> EXCERPT PROVIDED
After this introduction the first chapter of the lecture was the Martyrdom of St Stephen.  This is based on the biblical story of the first Martyr. It opens with St Stephen before the Jewish court. Why, one wonders, does this first chapter open with five very repetitive slides where not much is happening, where the narrative isn’t moving? This is because in Chapter 7 of the Acts of the Apostles St Stephen spends 53 Biblical verses defending himself against the Jewish court by recounting the story of Moses’ persecution. So it appears as though these slides would be dissolved, one in to another, perhaps quite slowly, as Booth recounted those 53 biblical verses.

After that, the Biblical narrative suddenly picks up. Stephen looks up and Heaven opens up to him. There he sees God with Jesus on his right hand. The Bible says:

But he, being full of the Holy Ghost, looked up steadfastly into heaven, and saw the glory of God, and Jesus standing on the right hand of God, and said, Behold, I see the heavens opened, and the Son of man standing on the right hand of God. Then they cried out with a loud voice, and stopped their ears, and ran upon him with one accord, and cast him out of the city, and stoned him: and the witnesses laid down their clothes at a young man’s feet, whose name was Saul. And they stoned Stephen, calling upon God, and saying, Lord Jesus, receive my spirit. And he kneeled down, and cried out in a loud voice, Lord, lay not this sin to their charge. And when he had said this, he fell asleep.’ Acts 7 55-60

Booth and Perry have superimposed a commercial slide of Jesus and angels for the effect of Heaven opening up.

The way the slides in this sequence have been made differ. We begin with slides shot with live models standing in front of a painted backdrop. But the slide of St Stephen being removed from the city is assembled in a different way. It is a collage of cut-out photographs pasted onto a painted background, and re-shot onto a glass-slide before being hand-coloured. Both quite different techniques are used throughout the Army’s productions.

The slides only follow the Biblical text loosely, but the general narrative would have been familiar enough to the audience. The account of this chapter in the Salvation Army magazine the War Cry closely follows the slides we have:

The events that lead to the martyrdom of Stephen passed in review. The [Sanhedrim, the] trial, Stephen’s impeachment by the rulers and the stoning of the first martyr. The kinematograph was employed in this latter scene. The effect on the audience, as they beheld in a moving picture the innocent Stephen cruelly beaten to the earth, and killed by fiendish fanaticism of the formal religionists of his day cannot be described. The kinematograph give place to a picture of Stephen lying dead upon the roadside, while Paul (sic) the persecutor stands over him in an attitude of painful contemplation.’ (MWC 22/9/00 p9)

> REQUIRED ACTION 1
In the excerpt on the martyrdom of St Stephen, how many Biblical verses does Stephen spend defending himself before the Jewish court?
> REQUIRED ACTION 2
Transcribe the excerpt on the martyrdom of St Stephen from "After this introduction" to "53 biblical verses.".
The entries that come next are not required.

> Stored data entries
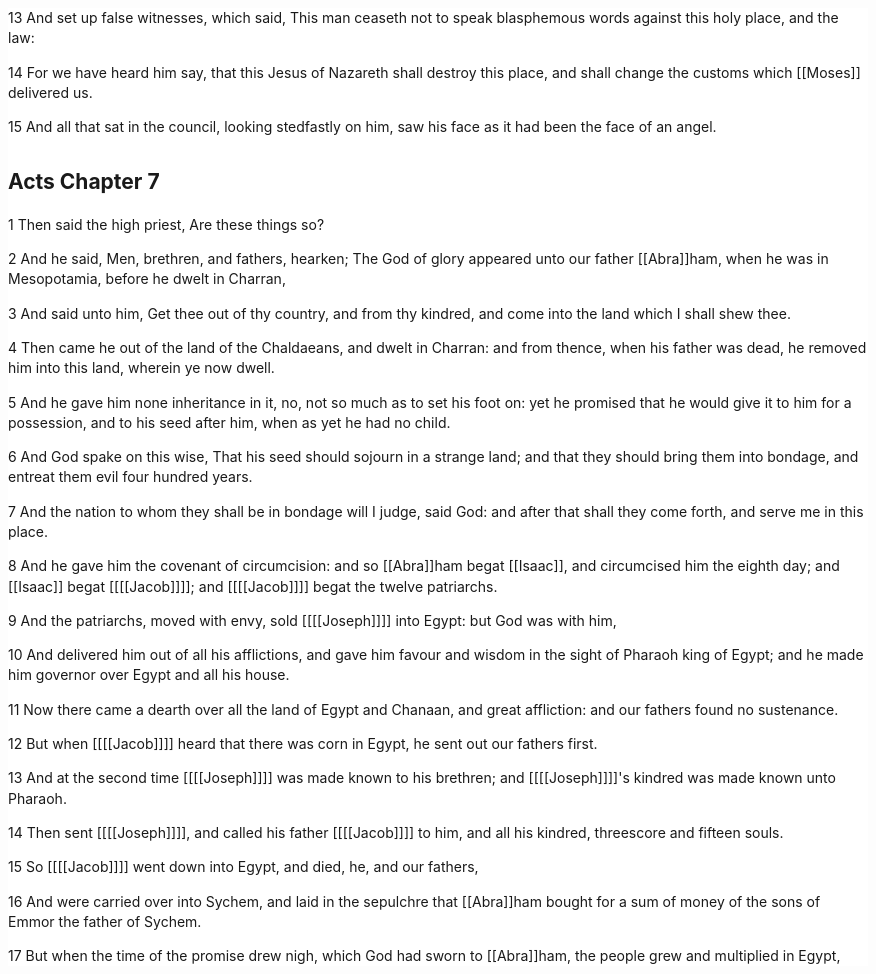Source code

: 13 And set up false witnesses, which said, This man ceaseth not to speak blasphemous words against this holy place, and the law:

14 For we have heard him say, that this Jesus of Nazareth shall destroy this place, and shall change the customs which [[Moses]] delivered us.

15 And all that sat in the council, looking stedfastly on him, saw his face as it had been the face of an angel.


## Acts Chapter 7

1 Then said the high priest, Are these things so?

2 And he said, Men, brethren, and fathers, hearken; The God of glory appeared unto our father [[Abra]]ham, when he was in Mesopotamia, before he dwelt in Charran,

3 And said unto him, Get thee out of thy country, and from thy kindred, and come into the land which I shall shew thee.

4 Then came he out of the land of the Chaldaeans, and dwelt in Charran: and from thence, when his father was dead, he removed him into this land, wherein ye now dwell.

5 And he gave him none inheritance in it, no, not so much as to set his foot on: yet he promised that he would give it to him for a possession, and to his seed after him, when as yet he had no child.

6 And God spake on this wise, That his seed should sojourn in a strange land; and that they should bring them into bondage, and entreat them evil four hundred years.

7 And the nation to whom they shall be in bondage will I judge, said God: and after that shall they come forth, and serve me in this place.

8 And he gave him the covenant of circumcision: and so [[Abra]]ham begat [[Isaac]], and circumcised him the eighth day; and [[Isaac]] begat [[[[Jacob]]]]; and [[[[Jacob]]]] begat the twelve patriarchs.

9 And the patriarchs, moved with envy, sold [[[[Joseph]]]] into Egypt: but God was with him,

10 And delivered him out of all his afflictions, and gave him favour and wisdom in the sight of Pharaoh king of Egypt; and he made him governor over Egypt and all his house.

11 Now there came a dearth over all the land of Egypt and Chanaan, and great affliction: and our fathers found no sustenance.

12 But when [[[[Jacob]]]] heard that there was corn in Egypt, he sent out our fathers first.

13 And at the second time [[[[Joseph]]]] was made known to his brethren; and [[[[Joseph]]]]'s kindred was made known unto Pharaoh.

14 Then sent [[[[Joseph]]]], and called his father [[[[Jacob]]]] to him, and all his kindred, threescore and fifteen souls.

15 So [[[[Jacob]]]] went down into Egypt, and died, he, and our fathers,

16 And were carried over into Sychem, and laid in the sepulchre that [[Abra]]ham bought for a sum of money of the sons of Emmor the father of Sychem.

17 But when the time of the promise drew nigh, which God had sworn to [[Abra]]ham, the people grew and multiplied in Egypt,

> EXERCISE SOLUTION 1
53 verses.

> EXERCISE SOLUTION 2
After this introduction the first chapter of the lecture was the Martyrdom of St Stephen.  This is based on the biblical story of the first Martyr. It opens with St Stephen before the Jewish court. Why, one wonders, does this first chapter open with five very repetitive slides where not much is happening, where the narrative isn’t moving? This is because in Chapter 7 of the Acts of the Apostles St Stephen spends 53 Biblical verses defending himself against the Jewish court by recounting the story of Moses’ persecution. So it appears as though these slides would be dissolved, one in to another, perhaps quite slowly, as Booth recounted those 53 biblical verses.